Чтобы проверить, так это или не так, я на самолете такой же конструкции поднялся с этим летчиком в воздух. Он управлял машиной, сидя в задней кабине. Я помещался в передней, где находился он во время злополучного штопора. Нужно было снова ввести самолет в штопор и повторить попытку аварийно сбросить фонарь, то есть опять поймать рукой этот прыгающий шарик. Все оказалось так, как рассказывал летчик: этот шарик выделывал такие выкрутасы, что быстро поймать его было очень нелегко. Даже если учесть, что я ловил его, заранее зная, что прыгать не буду и что летчик, когда придет время, выведет самолет из штопора. Другими словами, я был в несравненно лучших условиях, и то для аварийного сброса фонаря мне понадобилось несколько лишних секунд времени.
Стало понятным, почему летчик оставил самолет на столь небольшой высоте. А могло ведь случиться, что он вообще не успел бы прыгнуть и… финал был бы плачевен.
Комиссия представила свои соображения в конструкторское бюро, на завод, изготавливавший эти самолеты, и система аварийного сброса фонаря была переделана.
Впрочем, не только аварийный сброс — любая техническая деталь самолета в какой-то мере — иногда в решающей — влияет на безопасность полета и поэтому все время находится в поле зрения инженеров, техников и инструкторов-парашютистов.
Ошибаясь и расплачиваясь за ошибки, заблуждаясь и исправляя свои заблуждения, мы накапливали бесценный опыт.
Каждый прыжок мы тщательно анализировали, отмечали правильные и неправильные действия парашютистов, чтобы полнее воссоздать картину прыжка. Отбирали то, что полезно, отбирали все, что мешало делу. Мне было чрезвычайно важно как можно лучше научить летчиков применять парашют в тот критический момент, когда речь пойдет о жизни и смерти. Тяжело в ученье — легко в бою, — говорил Суворов. И я не жалел сил — ни своих, ни моих учеников, — чтобы возможно лучше подготовить их к тому часу, который — мы знали — грядет.
Многие тысячи жизней советских летчиков, спасенные во время Великой Отечественной войны в воздушных боях при помощи парашютов, показали, что наши усилия не пропали даром. Наши летчики имели лучшую подготовку, нежели враг.

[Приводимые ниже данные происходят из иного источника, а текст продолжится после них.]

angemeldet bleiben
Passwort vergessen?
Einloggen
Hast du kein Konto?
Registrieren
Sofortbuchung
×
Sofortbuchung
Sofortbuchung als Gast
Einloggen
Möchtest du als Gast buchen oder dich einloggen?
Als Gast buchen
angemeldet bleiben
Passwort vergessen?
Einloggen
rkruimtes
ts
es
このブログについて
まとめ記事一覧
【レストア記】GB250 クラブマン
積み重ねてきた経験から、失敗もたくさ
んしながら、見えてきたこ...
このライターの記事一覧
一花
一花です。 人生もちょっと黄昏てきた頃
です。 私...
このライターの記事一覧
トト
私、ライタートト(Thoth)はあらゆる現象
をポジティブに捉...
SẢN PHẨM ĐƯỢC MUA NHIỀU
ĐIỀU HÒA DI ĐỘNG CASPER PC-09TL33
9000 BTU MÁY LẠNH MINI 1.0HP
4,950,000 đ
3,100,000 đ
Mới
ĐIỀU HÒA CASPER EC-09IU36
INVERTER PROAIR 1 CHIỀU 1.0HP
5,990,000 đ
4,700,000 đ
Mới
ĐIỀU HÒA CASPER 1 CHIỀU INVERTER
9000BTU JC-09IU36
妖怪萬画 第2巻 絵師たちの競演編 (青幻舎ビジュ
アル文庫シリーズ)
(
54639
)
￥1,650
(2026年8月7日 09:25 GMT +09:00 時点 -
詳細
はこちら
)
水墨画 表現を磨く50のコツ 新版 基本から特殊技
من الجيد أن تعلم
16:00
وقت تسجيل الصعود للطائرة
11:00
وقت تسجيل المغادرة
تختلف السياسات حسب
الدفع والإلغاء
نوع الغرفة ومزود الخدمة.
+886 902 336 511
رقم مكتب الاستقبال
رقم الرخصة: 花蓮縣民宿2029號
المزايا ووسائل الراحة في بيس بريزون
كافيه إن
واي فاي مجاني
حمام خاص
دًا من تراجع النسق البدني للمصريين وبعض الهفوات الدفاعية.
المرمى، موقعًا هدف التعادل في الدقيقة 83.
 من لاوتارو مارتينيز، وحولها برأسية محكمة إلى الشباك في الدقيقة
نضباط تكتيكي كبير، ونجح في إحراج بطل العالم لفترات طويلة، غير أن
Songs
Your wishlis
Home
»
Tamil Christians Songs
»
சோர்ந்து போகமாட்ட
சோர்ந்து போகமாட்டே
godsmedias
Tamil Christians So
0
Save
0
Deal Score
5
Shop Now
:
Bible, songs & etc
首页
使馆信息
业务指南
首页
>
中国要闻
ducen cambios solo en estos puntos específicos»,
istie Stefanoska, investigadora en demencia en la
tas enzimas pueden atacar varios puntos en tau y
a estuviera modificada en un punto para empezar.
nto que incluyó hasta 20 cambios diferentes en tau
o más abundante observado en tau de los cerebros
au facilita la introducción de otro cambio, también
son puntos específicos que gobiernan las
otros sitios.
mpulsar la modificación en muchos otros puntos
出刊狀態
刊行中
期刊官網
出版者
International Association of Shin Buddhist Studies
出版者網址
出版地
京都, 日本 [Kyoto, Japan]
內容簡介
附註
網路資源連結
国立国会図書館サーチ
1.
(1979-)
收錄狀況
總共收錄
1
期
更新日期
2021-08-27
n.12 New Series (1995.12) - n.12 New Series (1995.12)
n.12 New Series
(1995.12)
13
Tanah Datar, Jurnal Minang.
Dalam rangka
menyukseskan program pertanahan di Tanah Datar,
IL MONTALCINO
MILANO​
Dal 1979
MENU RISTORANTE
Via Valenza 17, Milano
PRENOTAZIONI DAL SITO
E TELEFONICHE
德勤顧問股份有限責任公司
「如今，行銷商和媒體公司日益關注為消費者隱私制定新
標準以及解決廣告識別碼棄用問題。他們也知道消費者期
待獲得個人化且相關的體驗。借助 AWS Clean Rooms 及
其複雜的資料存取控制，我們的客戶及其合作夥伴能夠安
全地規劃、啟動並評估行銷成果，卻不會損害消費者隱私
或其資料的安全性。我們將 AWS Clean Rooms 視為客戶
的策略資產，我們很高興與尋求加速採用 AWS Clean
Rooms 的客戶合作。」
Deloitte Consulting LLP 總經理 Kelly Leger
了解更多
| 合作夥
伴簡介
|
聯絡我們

Как ни готовились мы к обороне завоеваний первого в мире социалистического государства рабочих и крестьян, война грянула неожиданно — гитлеровская Германия вероломно напала на нашу страну. Эффект внезапности был велик. В начальный период войны враг обладал значительным превосходством сил. В том числе и в воздухе. Нам предстояло выдержать суровый экзамен.